Marvin Humphrey commented on LUCY-4:
------------------------------------

Now that we're memory mapping files, we want to be able to cast the buffers to
larger types.  That introduces alignment issues: trying to cast a char* to an
i64_t* causes problems if the char* starts on an odd byte -- e.g. if the sub 
file's offset is 7.  

To avert casting difficulties with basic types,  we can insert padding between
sub files so that the offset is always a multiple of 8.  However, perhaps it
makes sense to use a larger number.

At the upper end, we could use a common system page size, like 4096.  However,
we'd still have to calculate window width since system page sizes aren't
standardized.  That a lot of wasted space for no real benefit that I know of. 

Another multiple we may want to consider is cache-line size, which is the unit
of CPU memory fetching and is often 32, 64, or 128 bytes (but can be more or
less).  Say that the cache line size is 32 bytes and you have a data structure
which is exactly 32 bytes.  If the data is aligned to cache line size,
fetching it takes a single cache load operations, but if it is unaligned, it
takes two.  Here's a blog post Nathan Kurz passed along on the issue, along
with the Microsoft docs for their align() function:

http://x264dev.blogspot.com/2008/05/cacheline-splits-aka-intel-hell.html 
http://msdn.microsoft.com/en-us/library/83ythb65.aspx

I'd be surprised if current KS were to reap any benefit from padding to a
common cache line size because of the heavy data compression.  Nevertheless,
it's not very costly to go with 32 or 64 instead of 8, and future posting list
implementations may use codecs which are optimized with cache line size in
mind.

Future posting list implementations may also use specialized assembly for 
optimizing performance on specific processors, and sometimes instruction sets
impose data alignment requirements.  From
<http://en.wikipedia.org/wiki/Data_structure_alignment#x86_and_x64>:

  While the x86 architecture originally did not require aligned memory access
  and still works without it, SSE2 instructions on x86 and x64 CPUs do require
  the data to be 128-bit (16-byte) aligned and there can be substantial
  performance advantages from using aligned data on these architectures.
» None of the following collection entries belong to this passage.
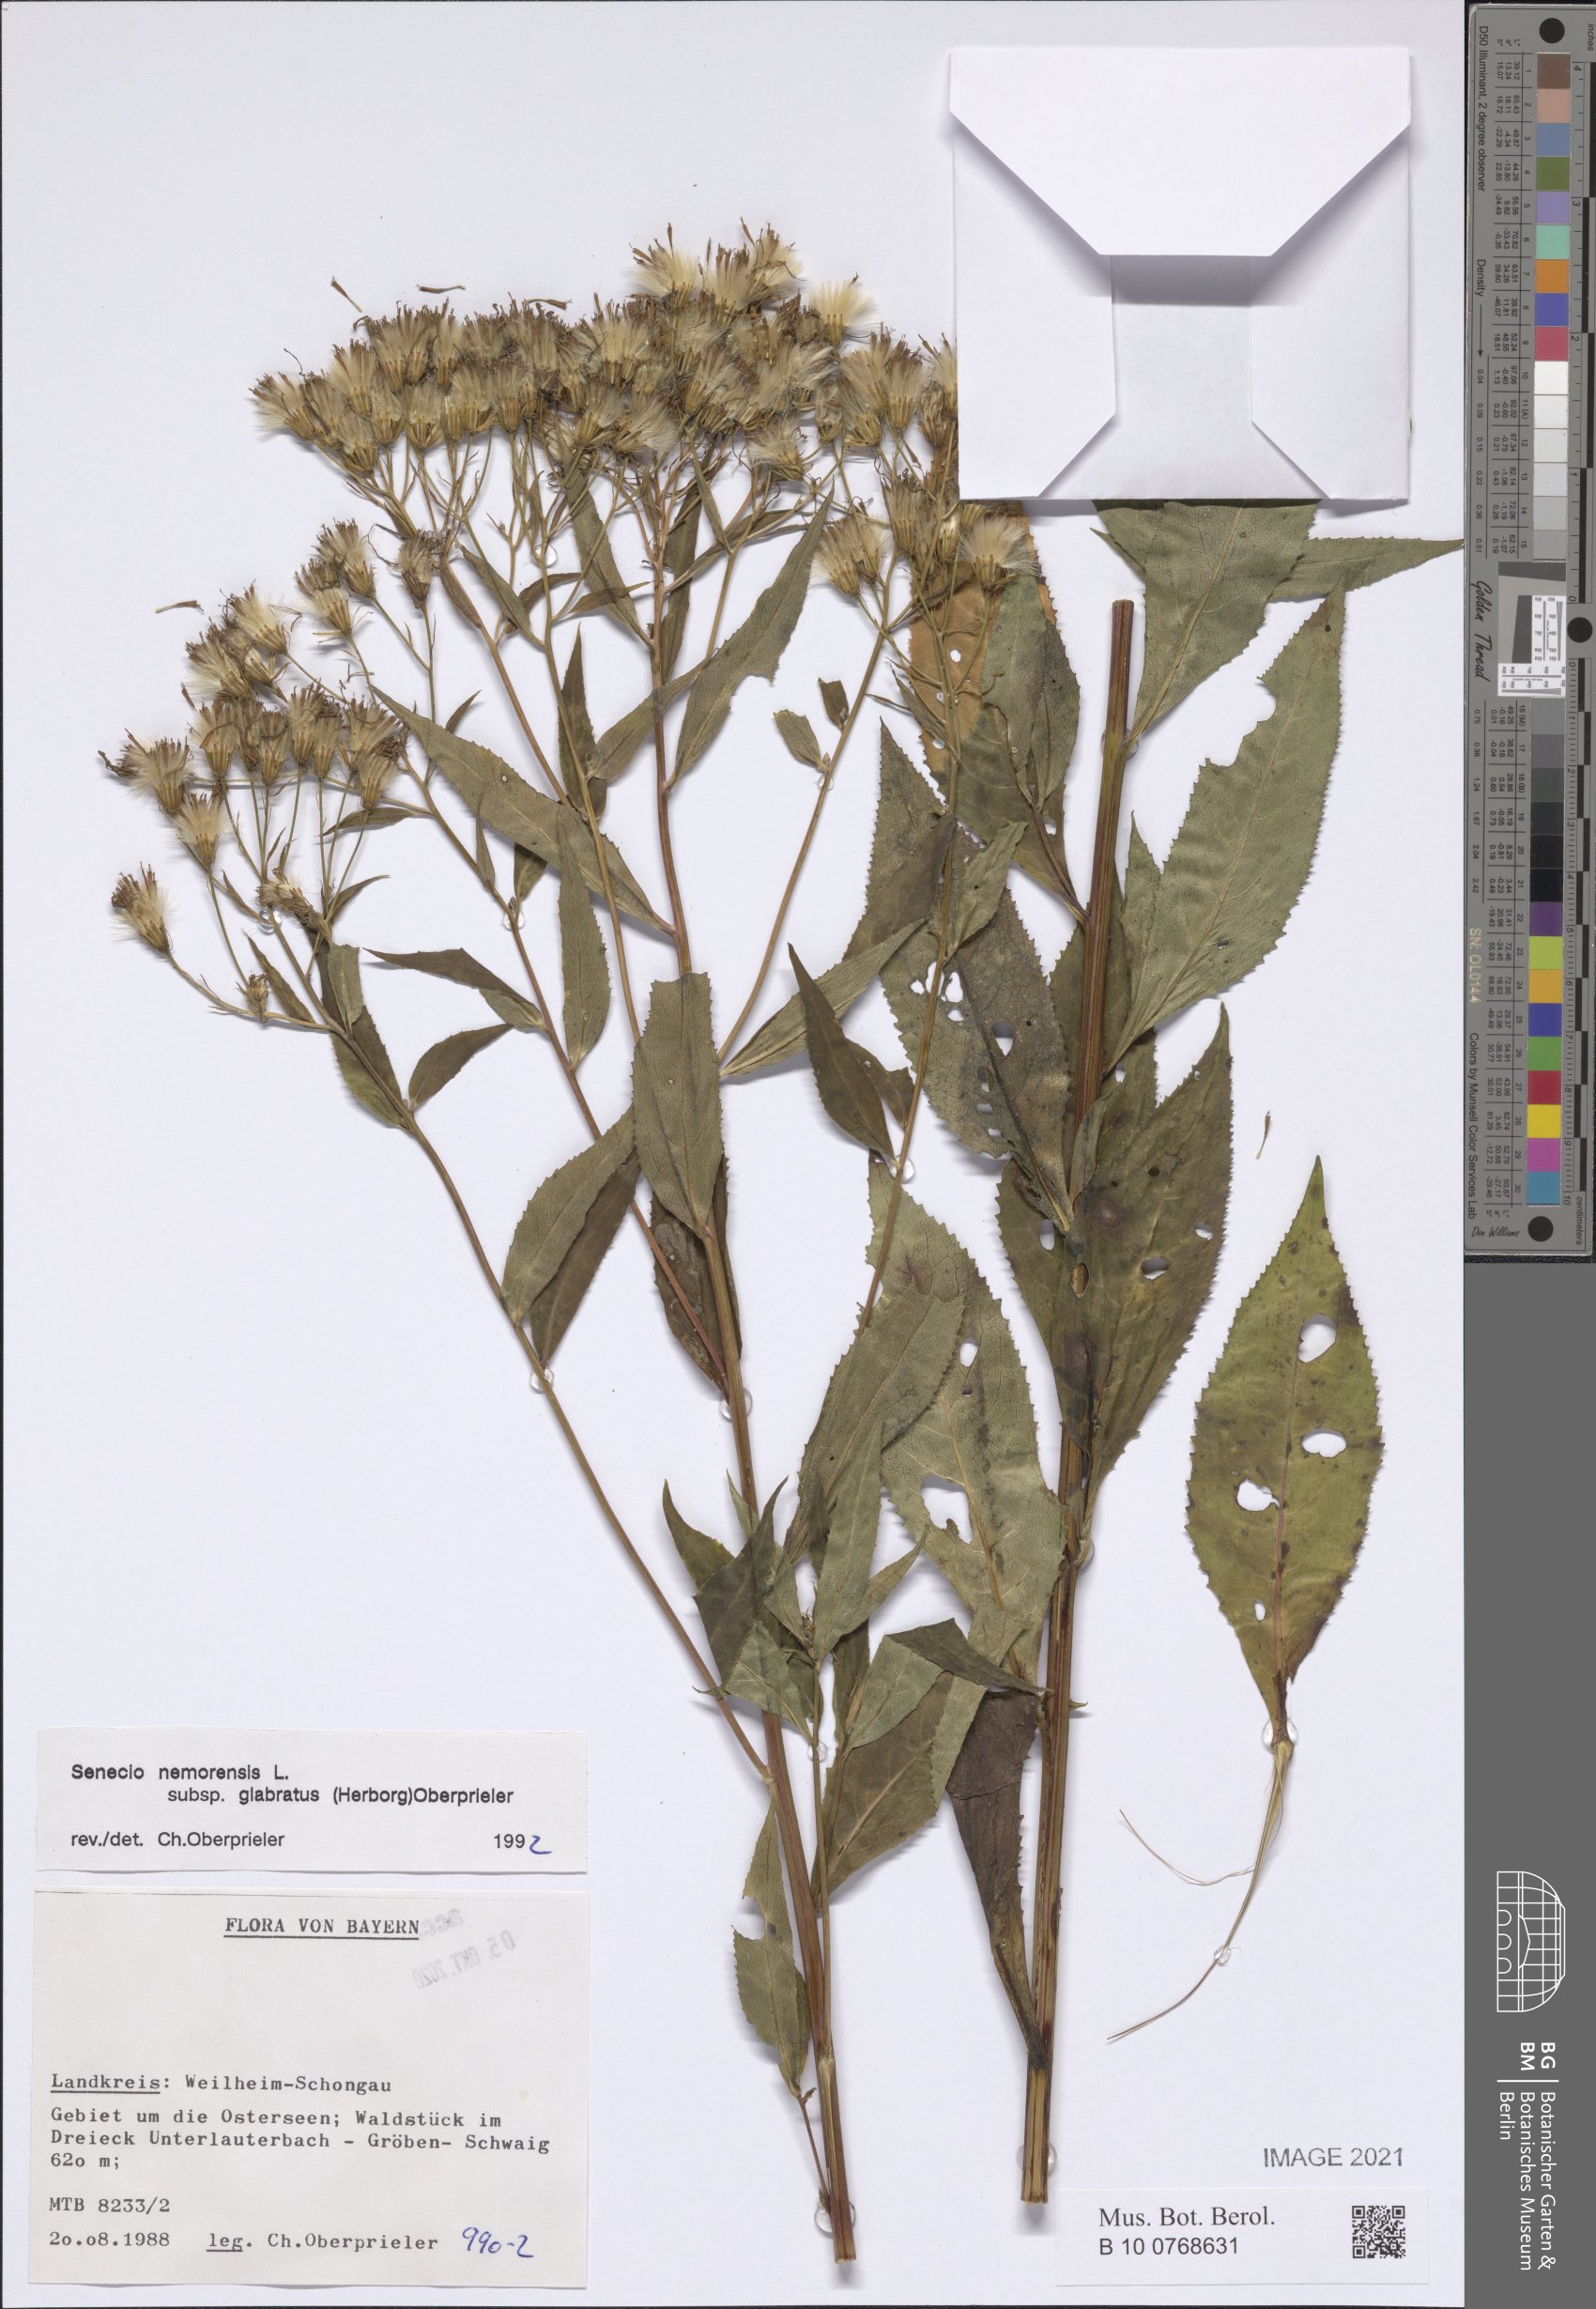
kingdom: Plantae
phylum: Tracheophyta
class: Magnoliopsida
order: Asterales
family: Asteraceae
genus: Senecio
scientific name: Senecio germanicus
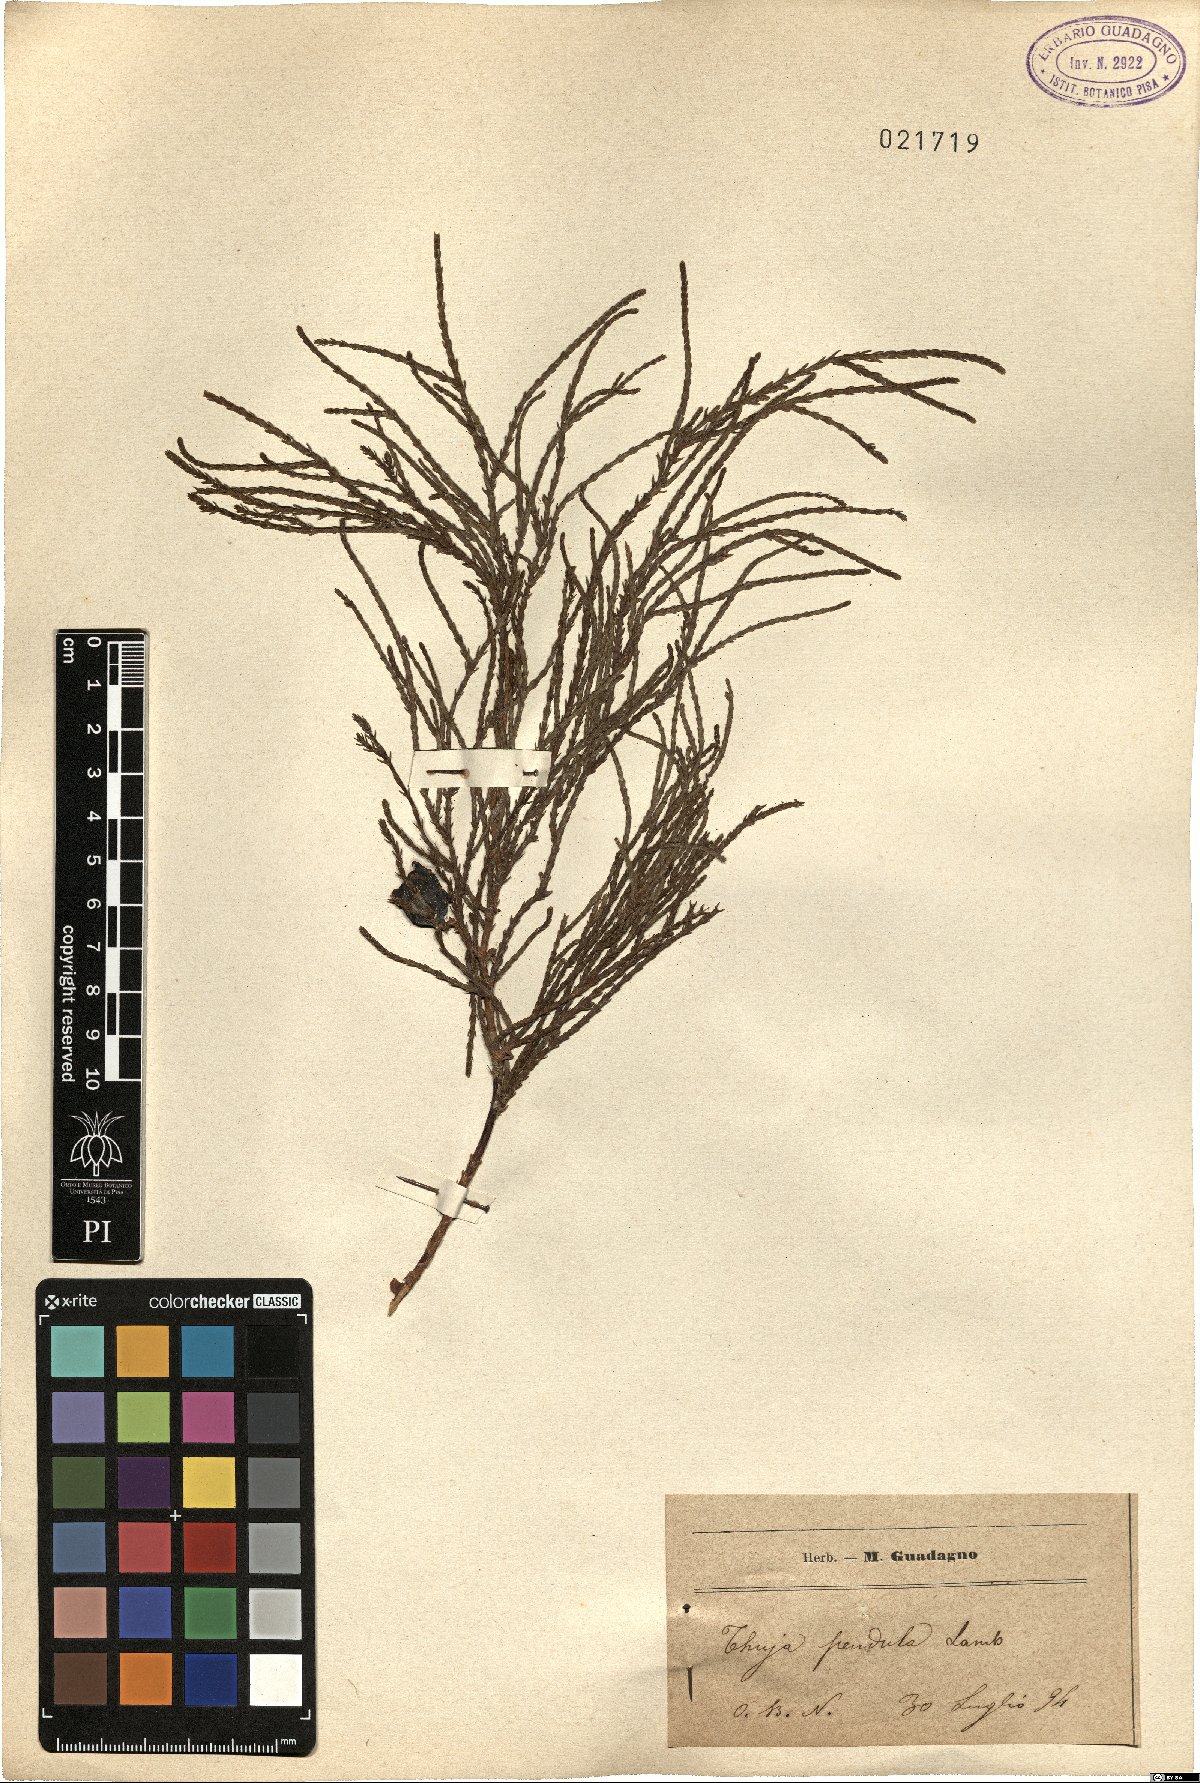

Taking all that into consideration, 64 bytes seems like a reasonable offset
multiple to stipulate in the Lucy File Format spec.



> Compound File Format Spec
> -------------------------
>
>                 Key: LUCY-4
>                 URL: https://issues.apache.org/jira/browse/LUCY-4
>             Project: Lucy
>          Issue Type: Sub-task
>            Reporter: Marvin Humphrey
>            Assignee: Marvin Humphrey
>            Priority: Minor
>
> Lucene, KinoSearch, etc, use "compound files" for segment data to avoid running up against file descriptor limits, e.g. on Mac OS X where the default max is 256.  InStream objects created against the sub files all share a common file descriptor and specify an offset and a length.  Lucy
> will have to do something similar.